On mer, 2002-04-10 at 18:27, Jimmy Wales wrote:
Here's a question for everyone.
Let's say we have some portion of the page pre-calculated and cached.
Is it faster to keep that cached text *in the database*, or *on the
hard drive*?
I'm very strongly biased towards thinking that keeping it on the hard
drive is faster, and by a significant margin, but only because I've
never tested it and because I know (from long experience at Bomis) that
opening up a text file on disk and spitting it out can be *really* fast,
if the machine has enough ram such that the filesystem can cache lots of
popular files in memory.
That's a good question, and one which I haven't made any attempt to
test. As it is, we'll already be digging into the database to check
things like the user settings, page view count, last edited date, and
language links and meta-tag keywords (these last two gleaned from the
list of links during parsing, and thus left out altogether when using
the existing cache code). So it's probably not significantly slower to
grab the stored HTMLized article while we're there.
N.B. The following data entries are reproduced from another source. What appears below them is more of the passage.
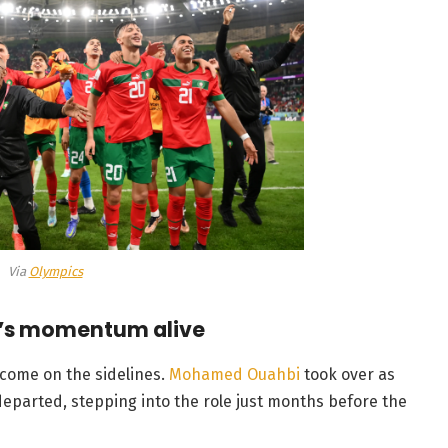
Via
Olympics
’s momentum alive
 come on the sidelines.
Mohamed Ouahbi
took over as
eparted, stepping into the role just months before the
On the other hand, some of this stuff (except for the page view count
and user settings) could also be stored in a cache file and plunked
ready-made into the output along with the HTML. User settings perhaps
could be stored in a session cookie, refreshed only when the user first
visits/logs in/changes preferences, saving a little extra on database
access as well.
Worth it? No idea. But, hey, it's a suggestion.